Furthermore the value of serum TGF-b1 levels has limitations related to the contamination of the sample by TGF-b from platelets, the interference with plasmin activity in the plasma that increases the amount of TGF-β1 through opening LAP-TGF-b complex, the binding of TGF-b at the sites of injury to ECM and to vascular endothelium, the sequestration by soluble proteins and the complicated clearance of TGF-b (110-111)

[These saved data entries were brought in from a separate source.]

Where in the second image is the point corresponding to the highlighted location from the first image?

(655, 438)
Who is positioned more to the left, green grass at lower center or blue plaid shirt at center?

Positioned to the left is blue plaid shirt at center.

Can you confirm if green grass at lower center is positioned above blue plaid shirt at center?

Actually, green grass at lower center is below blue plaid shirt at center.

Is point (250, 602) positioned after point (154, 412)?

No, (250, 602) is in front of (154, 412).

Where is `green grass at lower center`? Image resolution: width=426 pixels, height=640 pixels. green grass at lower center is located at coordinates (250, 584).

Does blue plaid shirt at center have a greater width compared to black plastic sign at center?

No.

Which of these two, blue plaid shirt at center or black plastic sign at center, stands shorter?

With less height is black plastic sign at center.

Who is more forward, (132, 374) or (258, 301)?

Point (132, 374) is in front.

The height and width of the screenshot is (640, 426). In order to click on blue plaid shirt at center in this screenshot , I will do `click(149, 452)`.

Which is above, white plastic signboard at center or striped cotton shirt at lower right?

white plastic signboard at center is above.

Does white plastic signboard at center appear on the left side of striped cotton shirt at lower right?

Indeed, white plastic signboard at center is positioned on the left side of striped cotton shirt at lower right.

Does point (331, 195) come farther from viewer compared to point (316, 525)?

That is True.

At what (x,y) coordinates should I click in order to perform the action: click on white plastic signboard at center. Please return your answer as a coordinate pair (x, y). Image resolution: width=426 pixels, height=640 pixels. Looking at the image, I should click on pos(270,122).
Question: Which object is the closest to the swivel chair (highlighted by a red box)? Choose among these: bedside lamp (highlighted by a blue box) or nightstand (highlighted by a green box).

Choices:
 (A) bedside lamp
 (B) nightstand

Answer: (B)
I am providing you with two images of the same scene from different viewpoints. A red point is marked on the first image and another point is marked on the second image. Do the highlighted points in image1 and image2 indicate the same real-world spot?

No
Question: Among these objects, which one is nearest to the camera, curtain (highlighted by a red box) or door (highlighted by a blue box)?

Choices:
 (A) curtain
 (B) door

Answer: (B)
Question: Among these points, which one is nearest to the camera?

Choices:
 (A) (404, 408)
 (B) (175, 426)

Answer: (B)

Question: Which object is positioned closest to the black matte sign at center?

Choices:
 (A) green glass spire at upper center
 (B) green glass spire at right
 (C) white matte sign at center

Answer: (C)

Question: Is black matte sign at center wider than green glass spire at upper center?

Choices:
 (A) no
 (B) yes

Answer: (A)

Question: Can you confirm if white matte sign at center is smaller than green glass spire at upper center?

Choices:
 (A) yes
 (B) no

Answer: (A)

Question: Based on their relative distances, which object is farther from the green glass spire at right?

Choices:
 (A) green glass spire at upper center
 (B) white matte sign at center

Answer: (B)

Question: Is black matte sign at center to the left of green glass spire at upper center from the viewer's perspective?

Also there are striking differences between individuals in their ability to produce cytokines, and these host genetic factors might have significant impact on the course of a disease. Polymorphisms within the regulatory regions or signal sequences of cytokine genes are one explanation for these differences (112). Very recently, interesting observations have been made with respect to host genetic factors that influence disease progression in chronic HCV infection several polymorphic sites have been described within the TGF-β1 gene.(113) In the study of Powell et al. there was a significant relationship between inheritance of the high TGF-β1 producing genotype and the development of hepatic fibrosis. Similar data have been published for fibrotic lung disease. Inheritance of the high TGF-β1producing genotype might not only be responsible for progressive liver disease, but might also be a factor contributing to chronicity of HCV infection due to strong immunomodulatory effects of TGF-β1.(113)

Regarding our indirect serum markers ,ALT levels generally reflect liver injury.The increased AST level had been justified by mitochondrial injury which may be associated with the HCV infection. (115) In addition, progression of liver fibrosis may reduce the clearance of AST, leading to increased serum AST levels. (116). Our results showed that ALT and AST were significantly higher in HCV studied children than the control. A significant difference was reported between ALT, AST and stages of fibrosis, moreover a significant difference was also detected between ALT, AST and the degree of necro- inflammation.(117) GGT is associated with fibrosis and early cholestasis and an increase of epidermal growth factor may be the cause of increased GGT levels, parallel with the stage of fibrosis .In our study there was a highly positive significant difference between different stages of fibrosis and GGT level but no correlation with the degree of necroinflammation , which agree with .Gianinni et al. who showed that in patients with chronic liver diseases, GGT serum levels can be markedly altered (> 10 times the upper reference value).(118) The present study indicated that hyaluronic acid (HA)is a valid non invasive predicator of histological fibrosis in patients with HCV. HA level of 24µg/L can indentify those children with nonsignificant fibrosis by 100% accuracy.

The present study used analysis of serum HA at a single time point during the natural history of our patients, but such a test may also be useful to monitor patients without fibrosis over the years. Therefore, the need for repeated liver biopsies and their attendant risk could be avoided. This could improve health care delivery and reduce the liver biopsy rate the unjustified invasive procedure Variable rates of fibrosis progression, that antiviral therapy may potentially modify it, suggests another potential use for this marker if these findings are corroborated. Also, the smaller population of patients with chronic HCV infection with persistently normal liver tests, but with detectable serum HCVRNA, could be followed using serum HA rather than by using a liver biopsy, as these individuals are currently thought to have less progressive liver disease and are not currently candidates for therapy. Also, individuals with a bleeding diathesis, due to blood clotting disorders or other serious medical conditions precluding liver biopsy, could potentially benefit from such a noninvasive test.

The further clinical utility of this assay with respect to predicting response and outcome to therapy and its value in the long-term management of children with chronic hepatitis C needs to be prospectively studied.

Conclusion

1-Hyaluronic acid serum level is an accurate direct marker in distinguishing between significant and non-significant hepatic fibrosis in chronic HCV infected children.

2-TGF-β1 has no correlation with the stages of liver fibrosis.